> WHAT TO PRODUCE:
Copy out each line of the entries below in which the string "available" appears.

INFORMATION SUPPLIED Block Start

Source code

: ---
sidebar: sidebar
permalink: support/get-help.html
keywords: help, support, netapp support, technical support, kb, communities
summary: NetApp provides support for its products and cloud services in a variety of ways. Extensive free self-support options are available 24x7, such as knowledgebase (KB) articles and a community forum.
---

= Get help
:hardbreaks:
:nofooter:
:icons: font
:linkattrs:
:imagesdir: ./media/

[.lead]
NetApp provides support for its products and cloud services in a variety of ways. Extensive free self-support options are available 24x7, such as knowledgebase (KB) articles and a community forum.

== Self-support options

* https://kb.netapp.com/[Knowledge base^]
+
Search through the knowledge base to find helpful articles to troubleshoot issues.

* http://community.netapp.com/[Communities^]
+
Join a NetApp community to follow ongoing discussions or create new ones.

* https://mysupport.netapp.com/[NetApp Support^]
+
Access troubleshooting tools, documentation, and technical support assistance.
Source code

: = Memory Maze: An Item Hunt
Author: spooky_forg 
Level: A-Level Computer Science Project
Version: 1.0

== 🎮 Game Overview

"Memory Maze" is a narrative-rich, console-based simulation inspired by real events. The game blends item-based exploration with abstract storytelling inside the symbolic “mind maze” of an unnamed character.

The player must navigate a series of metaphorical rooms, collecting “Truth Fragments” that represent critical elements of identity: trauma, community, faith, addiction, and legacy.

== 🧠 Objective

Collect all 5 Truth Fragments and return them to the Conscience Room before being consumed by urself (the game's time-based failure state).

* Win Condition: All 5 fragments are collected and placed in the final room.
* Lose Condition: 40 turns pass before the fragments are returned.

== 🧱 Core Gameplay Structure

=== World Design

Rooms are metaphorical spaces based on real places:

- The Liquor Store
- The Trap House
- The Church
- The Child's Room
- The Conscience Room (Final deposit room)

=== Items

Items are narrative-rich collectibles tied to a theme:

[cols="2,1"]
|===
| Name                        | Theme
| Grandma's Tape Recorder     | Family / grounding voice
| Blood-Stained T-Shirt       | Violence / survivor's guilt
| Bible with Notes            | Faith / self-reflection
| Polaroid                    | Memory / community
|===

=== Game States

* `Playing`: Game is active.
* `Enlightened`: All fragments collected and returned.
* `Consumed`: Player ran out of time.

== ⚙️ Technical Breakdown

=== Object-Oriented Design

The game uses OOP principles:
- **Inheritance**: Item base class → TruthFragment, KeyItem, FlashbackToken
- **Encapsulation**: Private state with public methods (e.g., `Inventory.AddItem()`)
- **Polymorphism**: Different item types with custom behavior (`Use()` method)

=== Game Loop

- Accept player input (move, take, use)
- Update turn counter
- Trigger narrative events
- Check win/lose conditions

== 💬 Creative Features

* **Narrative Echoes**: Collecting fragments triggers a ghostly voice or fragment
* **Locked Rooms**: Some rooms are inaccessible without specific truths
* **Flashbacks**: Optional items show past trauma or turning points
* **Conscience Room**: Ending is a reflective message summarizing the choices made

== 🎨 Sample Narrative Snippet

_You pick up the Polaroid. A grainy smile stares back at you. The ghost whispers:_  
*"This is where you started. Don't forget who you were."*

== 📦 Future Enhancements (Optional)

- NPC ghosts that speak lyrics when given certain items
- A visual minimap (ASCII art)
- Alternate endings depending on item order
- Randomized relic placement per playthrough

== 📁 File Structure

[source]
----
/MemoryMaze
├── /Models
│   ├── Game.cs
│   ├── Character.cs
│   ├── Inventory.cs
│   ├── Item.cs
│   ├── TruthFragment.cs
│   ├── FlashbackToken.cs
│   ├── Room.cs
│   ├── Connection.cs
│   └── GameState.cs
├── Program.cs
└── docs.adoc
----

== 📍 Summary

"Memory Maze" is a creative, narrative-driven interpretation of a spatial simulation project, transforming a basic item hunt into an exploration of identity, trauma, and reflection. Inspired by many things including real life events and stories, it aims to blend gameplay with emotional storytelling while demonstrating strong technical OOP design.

INFORMATION SUPPLIED Block End

> RESPONSE TO THIS TASK:
summary: NetApp provides support for its products and cloud services in a variety of ways. Extensive free self-support options are available 24x7, such as knowledgebase (KB) articles and a community forum.
NetApp provides support for its products and cloud services in a variety of ways. Extensive free self-support options are available 24x7, such as knowledgebase (KB) articles and a community forum.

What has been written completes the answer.